=== TASK PROMPT ===
Please copy every line of the listing below word for word.

=== Dataset excerpts ===

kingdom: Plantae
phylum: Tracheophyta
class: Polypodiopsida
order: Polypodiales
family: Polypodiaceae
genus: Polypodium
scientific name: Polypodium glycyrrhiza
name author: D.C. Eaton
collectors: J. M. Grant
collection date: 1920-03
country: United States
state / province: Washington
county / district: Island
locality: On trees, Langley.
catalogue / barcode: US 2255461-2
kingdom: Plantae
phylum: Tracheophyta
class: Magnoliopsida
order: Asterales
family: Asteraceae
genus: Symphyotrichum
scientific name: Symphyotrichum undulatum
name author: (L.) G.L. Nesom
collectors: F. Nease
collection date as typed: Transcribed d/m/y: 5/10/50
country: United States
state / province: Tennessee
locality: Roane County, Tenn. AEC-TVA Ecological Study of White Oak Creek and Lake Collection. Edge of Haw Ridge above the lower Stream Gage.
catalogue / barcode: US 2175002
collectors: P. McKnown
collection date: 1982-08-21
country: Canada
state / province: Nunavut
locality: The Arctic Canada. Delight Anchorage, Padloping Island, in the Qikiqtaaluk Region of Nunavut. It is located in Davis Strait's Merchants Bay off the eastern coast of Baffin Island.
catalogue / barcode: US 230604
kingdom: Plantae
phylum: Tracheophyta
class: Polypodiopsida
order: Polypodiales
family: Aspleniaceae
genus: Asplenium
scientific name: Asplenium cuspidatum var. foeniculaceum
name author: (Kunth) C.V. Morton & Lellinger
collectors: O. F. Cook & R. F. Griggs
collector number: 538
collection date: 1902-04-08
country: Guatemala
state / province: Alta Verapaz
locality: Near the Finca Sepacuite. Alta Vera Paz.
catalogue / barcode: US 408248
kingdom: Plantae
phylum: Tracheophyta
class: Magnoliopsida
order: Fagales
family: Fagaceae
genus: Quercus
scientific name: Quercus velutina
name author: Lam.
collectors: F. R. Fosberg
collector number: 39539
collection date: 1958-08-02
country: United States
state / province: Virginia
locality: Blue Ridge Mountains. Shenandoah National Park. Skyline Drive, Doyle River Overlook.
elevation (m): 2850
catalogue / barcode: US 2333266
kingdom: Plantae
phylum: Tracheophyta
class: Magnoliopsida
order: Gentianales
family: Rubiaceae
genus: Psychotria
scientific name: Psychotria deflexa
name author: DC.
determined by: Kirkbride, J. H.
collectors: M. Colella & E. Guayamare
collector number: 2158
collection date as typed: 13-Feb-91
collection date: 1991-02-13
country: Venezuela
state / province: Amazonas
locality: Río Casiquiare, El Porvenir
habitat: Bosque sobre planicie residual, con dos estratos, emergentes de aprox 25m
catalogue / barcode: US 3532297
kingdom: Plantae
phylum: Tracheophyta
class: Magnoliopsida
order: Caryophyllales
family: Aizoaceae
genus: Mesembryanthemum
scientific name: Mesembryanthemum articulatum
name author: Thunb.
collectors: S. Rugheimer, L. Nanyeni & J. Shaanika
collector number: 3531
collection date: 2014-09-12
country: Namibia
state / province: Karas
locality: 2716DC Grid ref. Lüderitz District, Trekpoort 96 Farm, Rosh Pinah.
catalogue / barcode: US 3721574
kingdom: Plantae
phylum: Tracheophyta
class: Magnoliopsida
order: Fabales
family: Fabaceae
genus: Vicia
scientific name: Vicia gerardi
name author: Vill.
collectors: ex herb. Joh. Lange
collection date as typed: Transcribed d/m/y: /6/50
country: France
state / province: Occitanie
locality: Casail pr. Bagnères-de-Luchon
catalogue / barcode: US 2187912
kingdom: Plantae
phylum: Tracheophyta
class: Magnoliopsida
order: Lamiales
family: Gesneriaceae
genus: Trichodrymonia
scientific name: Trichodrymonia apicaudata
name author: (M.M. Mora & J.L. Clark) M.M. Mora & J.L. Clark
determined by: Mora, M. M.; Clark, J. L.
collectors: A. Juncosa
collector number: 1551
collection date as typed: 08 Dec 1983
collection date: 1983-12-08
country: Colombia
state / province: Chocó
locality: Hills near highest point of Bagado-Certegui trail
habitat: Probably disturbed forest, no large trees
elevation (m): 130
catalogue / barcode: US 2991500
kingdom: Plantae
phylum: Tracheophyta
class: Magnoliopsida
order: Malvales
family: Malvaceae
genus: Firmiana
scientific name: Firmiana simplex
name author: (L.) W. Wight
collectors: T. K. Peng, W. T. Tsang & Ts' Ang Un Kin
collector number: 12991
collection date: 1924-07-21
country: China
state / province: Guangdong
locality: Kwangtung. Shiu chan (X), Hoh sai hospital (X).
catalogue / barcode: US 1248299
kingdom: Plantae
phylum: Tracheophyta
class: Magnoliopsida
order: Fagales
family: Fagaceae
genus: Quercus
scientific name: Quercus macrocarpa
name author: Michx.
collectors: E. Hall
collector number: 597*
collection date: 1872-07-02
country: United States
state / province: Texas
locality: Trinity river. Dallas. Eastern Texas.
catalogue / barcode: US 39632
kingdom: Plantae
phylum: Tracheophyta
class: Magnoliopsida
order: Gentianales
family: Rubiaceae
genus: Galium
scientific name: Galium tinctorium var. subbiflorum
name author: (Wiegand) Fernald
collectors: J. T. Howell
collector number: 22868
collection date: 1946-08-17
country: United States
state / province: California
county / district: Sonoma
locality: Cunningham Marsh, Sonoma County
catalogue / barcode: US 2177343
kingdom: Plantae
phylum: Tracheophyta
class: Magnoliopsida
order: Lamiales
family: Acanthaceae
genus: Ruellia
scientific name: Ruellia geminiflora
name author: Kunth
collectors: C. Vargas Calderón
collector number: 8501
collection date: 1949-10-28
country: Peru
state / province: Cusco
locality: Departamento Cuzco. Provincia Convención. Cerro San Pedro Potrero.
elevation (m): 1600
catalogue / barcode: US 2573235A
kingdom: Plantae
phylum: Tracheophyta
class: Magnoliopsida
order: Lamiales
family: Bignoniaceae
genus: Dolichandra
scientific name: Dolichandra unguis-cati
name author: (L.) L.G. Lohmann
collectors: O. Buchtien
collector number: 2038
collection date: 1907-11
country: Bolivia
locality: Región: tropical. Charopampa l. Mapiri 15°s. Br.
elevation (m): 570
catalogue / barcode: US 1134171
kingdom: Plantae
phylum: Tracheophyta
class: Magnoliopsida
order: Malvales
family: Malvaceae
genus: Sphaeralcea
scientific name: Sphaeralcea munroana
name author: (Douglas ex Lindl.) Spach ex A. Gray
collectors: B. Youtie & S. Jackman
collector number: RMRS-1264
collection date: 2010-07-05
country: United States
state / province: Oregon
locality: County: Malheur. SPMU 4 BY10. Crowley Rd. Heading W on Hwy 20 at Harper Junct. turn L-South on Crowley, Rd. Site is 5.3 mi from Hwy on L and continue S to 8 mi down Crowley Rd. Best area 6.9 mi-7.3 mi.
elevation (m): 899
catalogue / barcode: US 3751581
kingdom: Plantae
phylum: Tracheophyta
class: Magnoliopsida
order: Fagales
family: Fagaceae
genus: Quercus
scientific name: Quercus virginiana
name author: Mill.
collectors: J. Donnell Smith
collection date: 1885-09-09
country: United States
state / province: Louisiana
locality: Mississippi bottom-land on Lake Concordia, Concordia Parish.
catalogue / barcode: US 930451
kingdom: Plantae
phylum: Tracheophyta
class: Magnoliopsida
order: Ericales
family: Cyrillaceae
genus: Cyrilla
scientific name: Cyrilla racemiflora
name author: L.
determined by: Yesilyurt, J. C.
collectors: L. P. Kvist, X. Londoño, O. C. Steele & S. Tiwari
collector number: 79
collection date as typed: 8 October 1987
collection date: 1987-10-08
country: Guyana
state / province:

=== RESULT OF THIS EXERCISE ===
kingdom: Plantae
phylum: Tracheophyta
class: Polypodiopsida
order: Polypodiales
family: Polypodiaceae
genus: Polypodium
scientific name: Polypodium glycyrrhiza
name author: D.C. Eaton
collectors: J. M. Grant
collection date: 1920-03
country: United States
state / province: Washington
county / district: Island
locality: On trees, Langley.
catalogue / barcode: US 2255461-2
kingdom: Plantae
phylum: Tracheophyta
class: Magnoliopsida
order: Asterales
family: Asteraceae
genus: Symphyotrichum
scientific name: Symphyotrichum undulatum
name author: (L.) G.L. Nesom
collectors: F. Nease
collection date as typed: Transcribed d/m/y: 5/10/50
country: United States
state / province: Tennessee
locality: Roane County, Tenn. AEC-TVA Ecological Study of White Oak Creek and Lake Collection. Edge of Haw Ridge above the lower Stream Gage.
catalogue / barcode: US 2175002
collectors: P. McKnown
collection date: 1982-08-21
country: Canada
state / province: Nunavut
locality: The Arctic Canada. Delight Anchorage, Padloping Island, in the Qikiqtaaluk Region of Nunavut. It is located in Davis Strait's Merchants Bay off the eastern coast of Baffin Island.
catalogue / barcode: US 230604
kingdom: Plantae
phylum: Tracheophyta
class: Polypodiopsida
order: Polypodiales
family: Aspleniaceae
genus: Asplenium
scientific name: Asplenium cuspidatum var. foeniculaceum
name author: (Kunth) C.V. Morton & Lellinger
collectors: O. F. Cook & R. F. Griggs
collector number: 538
collection date: 1902-04-08
country: Guatemala
state / province: Alta Verapaz
locality: Near the Finca Sepacuite. Alta Vera Paz.
catalogue / barcode: US 408248
kingdom: Plantae
phylum: Tracheophyta
class: Magnoliopsida
order: Fagales
family: Fagaceae
genus: Quercus
scientific name: Quercus velutina
name author: Lam.
collectors: F. R. Fosberg
collector number: 39539
collection date: 1958-08-02
country: United States
state / province: Virginia
locality: Blue Ridge Mountains. Shenandoah National Park. Skyline Drive, Doyle River Overlook.
elevation (m): 2850
catalogue / barcode: US 2333266
kingdom: Plantae
phylum: Tracheophyta
class: Magnoliopsida
order: Gentianales
family: Rubiaceae
genus: Psychotria
scientific name: Psychotria deflexa
name author: DC.
determined by: Kirkbride, J. H.
collectors: M. Colella & E. Guayamare
collector number: 2158
collection date as typed: 13-Feb-91
collection date: 1991-02-13
country: Venezuela
state / province: Amazonas
locality: Río Casiquiare, El Porvenir
habitat: Bosque sobre planicie residual, con dos estratos, emergentes de aprox 25m
catalogue / barcode: US 3532297
kingdom: Plantae
phylum: Tracheophyta
class: Magnoliopsida
order: Caryophyllales
family: Aizoaceae
genus: Mesembryanthemum
scientific name: Mesembryanthemum articulatum
name author: Thunb.
collectors: S. Rugheimer, L. Nanyeni & J. Shaanika
collector number: 3531
collection date: 2014-09-12
country: Namibia
state / province: Karas
locality: 2716DC Grid ref. Lüderitz District, Trekpoort 96 Farm, Rosh Pinah.
catalogue / barcode: US 3721574
kingdom: Plantae
phylum: Tracheophyta
class: Magnoliopsida
order: Fabales
family: Fabaceae
genus: Vicia
scientific name: Vicia gerardi
name author: Vill.
collectors: ex herb. Joh. Lange
collection date as typed: Transcribed d/m/y: /6/50
country: France
state / province: Occitanie
locality: Casail pr. Bagnères-de-Luchon
catalogue / barcode: US 2187912
kingdom: Plantae
phylum: Tracheophyta
class: Magnoliopsida
order: Lamiales
family: Gesneriaceae
genus: Trichodrymonia
scientific name: Trichodrymonia apicaudata
name author: (M.M. Mora & J.L. Clark) M.M. Mora & J.L. Clark
determined by: Mora, M. M.; Clark, J. L.
collectors: A. Juncosa
collector number: 1551
collection date as typed: 08 Dec 1983
collection date: 1983-12-08
country: Colombia
state / province: Chocó
locality: Hills near highest point of Bagado-Certegui trail
habitat: Probably disturbed forest, no large trees
elevation (m): 130
catalogue / barcode: US 2991500
kingdom: Plantae
phylum: Tracheophyta
class: Magnoliopsida
order: Malvales
family: Malvaceae
genus: Firmiana
scientific name: Firmiana simplex
name author: (L.) W. Wight
collectors: T. K. Peng, W. T. Tsang & Ts' Ang Un Kin
collector number: 12991
collection date: 1924-07-21
country: China
state / province: Guangdong
locality: Kwangtung. Shiu chan (X), Hoh sai hospital (X).
catalogue / barcode: US 1248299
kingdom: Plantae
phylum: Tracheophyta
class: Magnoliopsida
order: Fagales
family: Fagaceae
genus: Quercus
scientific name: Quercus macrocarpa
name author: Michx.
collectors: E. Hall
collector number: 597*
collection date: 1872-07-02
country: United States
state / province: Texas
locality: Trinity river. Dallas. Eastern Texas.
catalogue / barcode: US 39632
kingdom: Plantae
phylum: Tracheophyta
class: Magnoliopsida
order: Gentianales
family: Rubiaceae
genus: Galium
scientific name: Galium tinctorium var. subbiflorum
name author: (Wiegand) Fernald
collectors: J. T. Howell
collector number: 22868
collection date: 1946-08-17
country: United States
state / province: California
county / district: Sonoma
locality: Cunningham Marsh, Sonoma County
catalogue / barcode: US 2177343
kingdom: Plantae
phylum: Tracheophyta
class: Magnoliopsida
order: Lamiales
family: Acanthaceae
genus: Ruellia
scientific name: Ruellia geminiflora
name author: Kunth
collectors: C. Vargas Calderón
collector number: 8501
collection date: 1949-10-28
country: Peru
state / province: Cusco
locality: Departamento Cuzco. Provincia Convención. Cerro San Pedro Potrero.
elevation (m): 1600
catalogue / barcode: US 2573235A
kingdom: Plantae
phylum: Tracheophyta
class: Magnoliopsida
order: Lamiales
family: Bignoniaceae
genus: Dolichandra
scientific name: Dolichandra unguis-cati
name author: (L.) L.G. Lohmann
collectors: O. Buchtien
collector number: 2038
collection date: 1907-11
country: Bolivia
locality: Región: tropical. Charopampa l. Mapiri 15°s. Br.
elevation (m): 570
catalogue / barcode: US 1134171
kingdom: Plantae
phylum: Tracheophyta
class: Magnoliopsida
order: Malvales
family: Malvaceae
genus: Sphaeralcea
scientific name: Sphaeralcea munroana
name author: (Douglas ex Lindl.) Spach ex A. Gray
collectors: B. Youtie & S. Jackman
collector number: RMRS-1264
collection date: 2010-07-05
country: United States
state / province: Oregon
locality: County: Malheur. SPMU 4 BY10. Crowley Rd. Heading W on Hwy 20 at Harper Junct. turn L-South on Crowley, Rd. Site is 5.3 mi from Hwy on L and continue S to 8 mi down Crowley Rd. Best area 6.9 mi-7.3 mi.
elevation (m): 899
catalogue / barcode: US 3751581
kingdom: Plantae
phylum: Tracheophyta
class: Magnoliopsida
order: Fagales
family: Fagaceae
genus: Quercus
scientific name: Quercus virginiana
name author: Mill.
collectors: J. Donnell Smith
collection date: 1885-09-09
country: United States
state / province: Louisiana
locality: Mississippi bottom-land on Lake Concordia, Concordia Parish.
catalogue / barcode: US 930451
kingdom: Plantae
phylum: Tracheophyta
class: Magnoliopsida
order: Ericales
family: Cyrillaceae
genus: Cyrilla
scientific name: Cyrilla racemiflora
name author: L.
determined by: Yesilyurt, J. C.
collectors: L. P. Kvist, X. Londoño, O. C. Steele & S. Tiwari
collector number: 79
collection date as typed: 8 October 1987
collection date: 1987-10-08
country: Guyana
state / province:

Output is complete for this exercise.